Hereinafter, the present invention will be explained with reference to the drawings.

Figure 2 graph e shows bolt tightening torque T and time t.
This shows the relationship between section m during high-speed rotation, section n during low-speed rotation, and section p during reverse rotation, and A1 of graph e.
The point is when the seat is seated, and point A2 is the snagging point, which is the first point.
This corresponds to point A in the figure.

The operation of the present invention based on this graph e is as follows.

That is, in the high-speed rotation section m, the torque T increases with a curve similar to the conventional one, and reaches a seating point A1 at a predetermined torque T0.

Then, the signal for detecting this predetermined torque T0 becomes, for example, a second signal.
A pulse output with a waveform f-1 in the figure is generated, which first stops the high-speed rotation of the motor.

However, at this time, the high-speed rotation does not stop instantaneously (see waveform g-1 in FIG. 2), so the torque T overruns by a small amount from point A1.

Then rotate the motor slightly in the opposite direction.

For example, as shown in waveform g-2 in FIG. 2, the rotation is slightly reversed at low speed.

Then the overrun bolt loosens and its torque T
is weaker than the torque T0 when the driver is seated.

This reverse rotation is performed until the torque T becomes slightly weaker than the predetermined torque T0, and then stopped, and at the same time, the bolt is rotated again in the forward direction (tightening direction) at a low speed (see waveform g-3 in Figure 2). ).

Then, the torque T starts to increase again and reaches the snug point A2, which is the snug torque T1.

This point A2 is detected using a signal such as a pulse of waveform f-2 in FIG. 2, and this signal is input to the rotation angle detector as a trigger.

At this time, since the bolt rotates at a low speed, there is no worry of torque T overrun, and the rotation angle is accurately counted from point A2 (see waveforms in Figure 2).

Then, when the rotation is made by a certain angle from point A2, it is sufficient to instantaneously stop the low-speed rotation, and instantaneous stopping is possible at low speed.

In addition, the time during reverse rotation can be set in advance using a timer, or the amount of overrun can be detected with an angle detector, and the molecule α
Alternatively, the reverse rotation may be stopped by detecting the point in time when the torque T becomes slightly lower than the predetermined torque T0 using a torque detector.

As explained above, this invention stops the rotation of the bolt using a detection signal when the bolt is seated from high-speed rotation,
After that, I rotated the bolt a little in the opposite direction, then returned the bolt to low-speed forward rotation to detect the snug point, and from this second detection signal, the bolt was further rotated by a certain angle.
Counting constant rotation angles using the rotation angle method can eliminate uncertain and unstable factors such as starting from the snug point when the bolt rotates at low speed and detecting the snug torque at high speed rotation.As a result, the torque-angle method The tightening becomes reliable, and the accuracy of the tightening can be improved.

[Brief explanation of drawings]

Fig. 1 is an explanatory diagram of the relationship between each output characteristic with respect to time in bolt tightening using the conventional torque-rotation angle method, and Fig. 2 shows each output with respect to time showing an example of the bolt tightening method according to the present invention.
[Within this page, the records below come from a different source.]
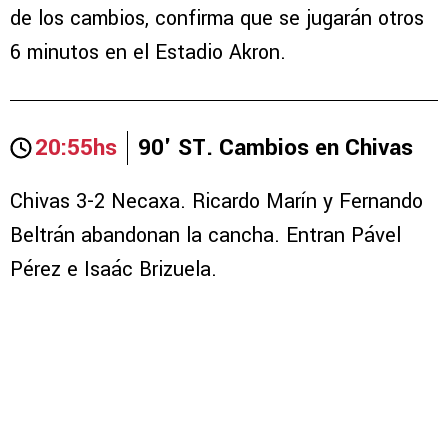
de los cambios, confirma que se jugarán otros
6 minutos en el Estadio Akron.
20:55hs
90' ST. Cambios en Chivas
Chivas 3-2 Necaxa. Ricardo Marín y Fernando
Beltrán abandonan la cancha. Entran Pável
Pérez e Isaác Brizuela.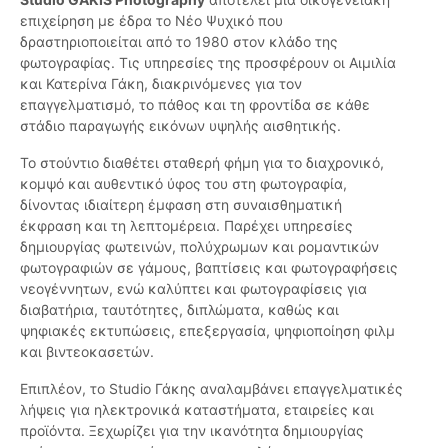
επιχείρηση με έδρα το Νέο Ψυχικό που
δραστηριοποιείται από το 1980 στον κλάδο της
φωτογραφίας. Τις υπηρεσίες της προσφέρουν οι Αιμιλία
και Κατερίνα Γάκη, διακρινόμενες για τον
επαγγελματισμό, το πάθος και τη φροντίδα σε κάθε
στάδιο παραγωγής εικόνων υψηλής αισθητικής.
Το στούντιο διαθέτει σταθερή φήμη για το διαχρονικό,
κομψό και αυθεντικό ύφος του στη φωτογραφία,
δίνοντας ιδιαίτερη έμφαση στη συναισθηματική
έκφραση και τη λεπτομέρεια. Παρέχει υπηρεσίες
δημιουργίας φωτεινών, πολύχρωμων και ρομαντικών
φωτογραφιών σε γάμους, βαπτίσεις και φωτογραφήσεις
νεογέννητων, ενώ καλύπτει και φωτογραφίσεις για
διαβατήρια, ταυτότητες, διπλώματα, καθώς και
ψηφιακές εκτυπώσεις, επεξεργασία, ψηφιοποίηση φιλμ
και βιντεοκασετών.
Επιπλέον, το Studio Γάκης αναλαμβάνει επαγγελματικές
λήψεις για ηλεκτρονικά καταστήματα, εταιρείες και
προϊόντα. Ξεχωρίζει για την ικανότητα δημιουργίας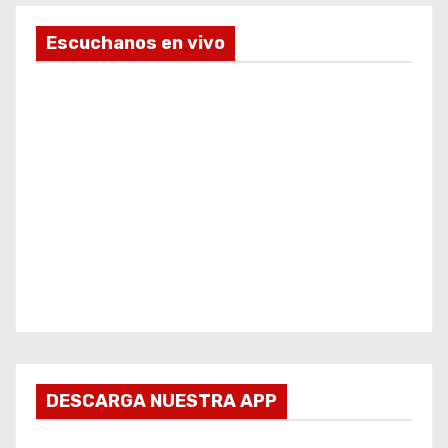
Escuchanos en vivo
DESCARGA NUESTRA APP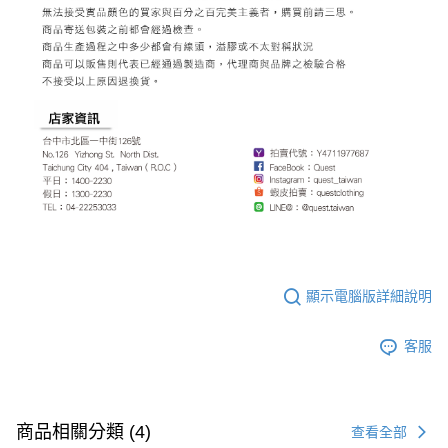
顯示電腦版詳細說明
客服
商品相關分類 (4)
查看全部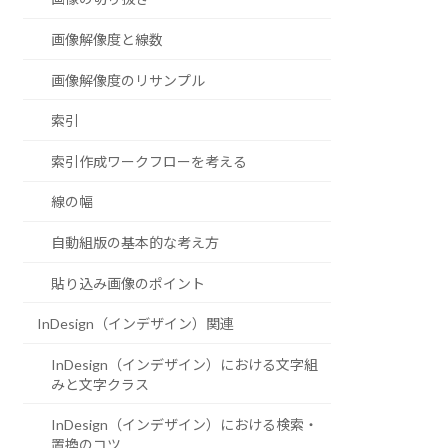
画像解像度と線数
画像解像度のリサンプル
索引
索引作成ワークフローを考える
線の幅
自動組版の基本的な考え方
貼り込み画像のポイント
InDesign（インデザイン）関連
InDesign（インデザイン）における文字組
みと文字クラス
InDesign（インデザイン）における検索・
置換のコツ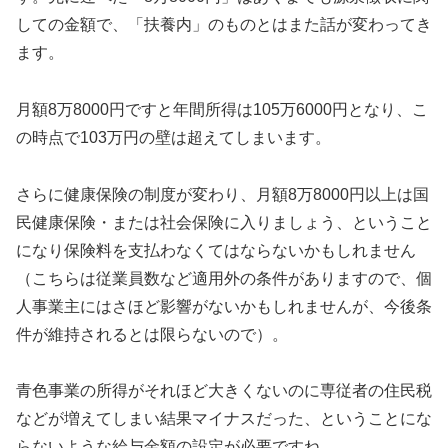
しての金額で、「扶養内」のものとはまた話が変わってき
ます。
月額8万8000円ですと年間所得は105万6000円となり、こ
の時点で103万円の壁は超えてしまいます。
さらに健康保険の制度が変わり、月額8万8000円以上は国
民健康保険・または社会保険に入りましょう、ということ
になり保険料を支払わなくてはならないかもしれません
（こちらは従業員数など適用外の条件がありますので、個
人事業主にはさほど影響がないかもしれませんが、今後条
件が維持されるとは限らないので）。
青色事業の所得がそれほど大きくないのに専従者の住民税
などが増えてしまい結果マイナスだった、ということにな
らないような給与金額の設定が必要ですね。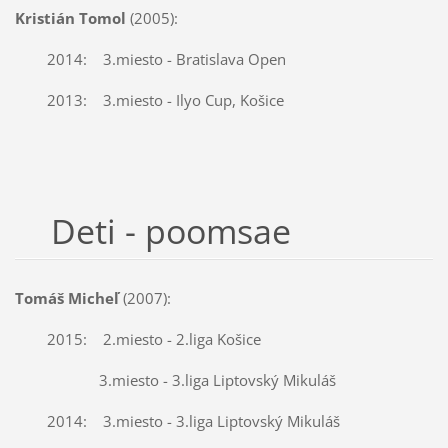
Kristián Tomol
(2005):
2014: 3.miesto - Bratislava Open
2013: 3.miesto - Ilyo Cup, Košice
Deti - poomsae
Tomáš Micheľ
(2007):
2015: 2.miesto - 2.liga Košice
3.miesto - 3.liga Liptovský Mikuláš
2014: 3.miesto - 3.liga Liptovský Mikuláš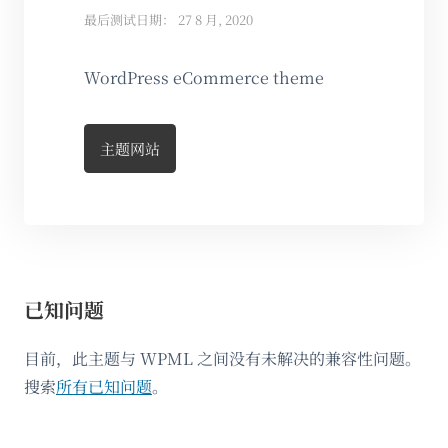
最后测试日期： 27 8 月, 2020
WordPress eCommerce theme
主题网站
已知问题
目前，此主题与 WPML 之间没有未解决的兼容性问题。
搜索
所有已知问题
。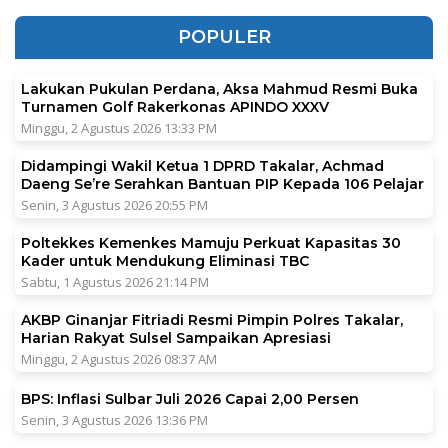
POPULER
Lakukan Pukulan Perdana, Aksa Mahmud Resmi Buka
Turnamen Golf Rakerkonas APINDO XXXV
Minggu, 2 Agustus 2026 13:33 PM
Didampingi Wakil Ketua 1 DPRD Takalar, Achmad
Daeng Se’re Serahkan Bantuan PIP Kepada 106 Pelajar
Senin, 3 Agustus 2026 20:55 PM
Poltekkes Kemenkes Mamuju Perkuat Kapasitas 30
Kader untuk Mendukung Eliminasi TBC
Sabtu, 1 Agustus 2026 21:14 PM
AKBP Ginanjar Fitriadi Resmi Pimpin Polres Takalar,
Harian Rakyat Sulsel Sampaikan Apresiasi
Minggu, 2 Agustus 2026 08:37 AM
BPS: Inflasi Sulbar Juli 2026 Capai 2,00 Persen
Senin, 3 Agustus 2026 13:36 PM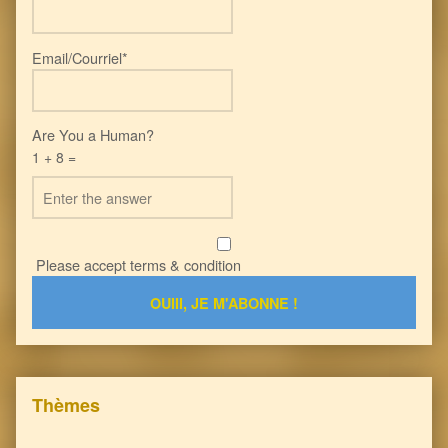
Email/Courriel*
Are You a Human?
1 + 8 =
Please accept terms & condition
Thèmes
FIG. 3 is an explanatory diagram of the relationship between characteristics.

Claims (1)

[Claims] 1. Tightening using the torque-rotation angle method, in which the bolt is temporarily tightened by high-speed rotation until it is seated, then switched to low-speed rotation and tightened by a certain rotation angle, is a method that detects the bolt from the high-speed rotation when the bolt is seated. The bolt stops rotating in response to a signal, then rotates a little in the opposite direction, then returns to low-speed forward rotation to detect the snug point, and from this second detection signal, the bolt is further rotated by a certain angle. A bolt tightening method using the torque-angle method.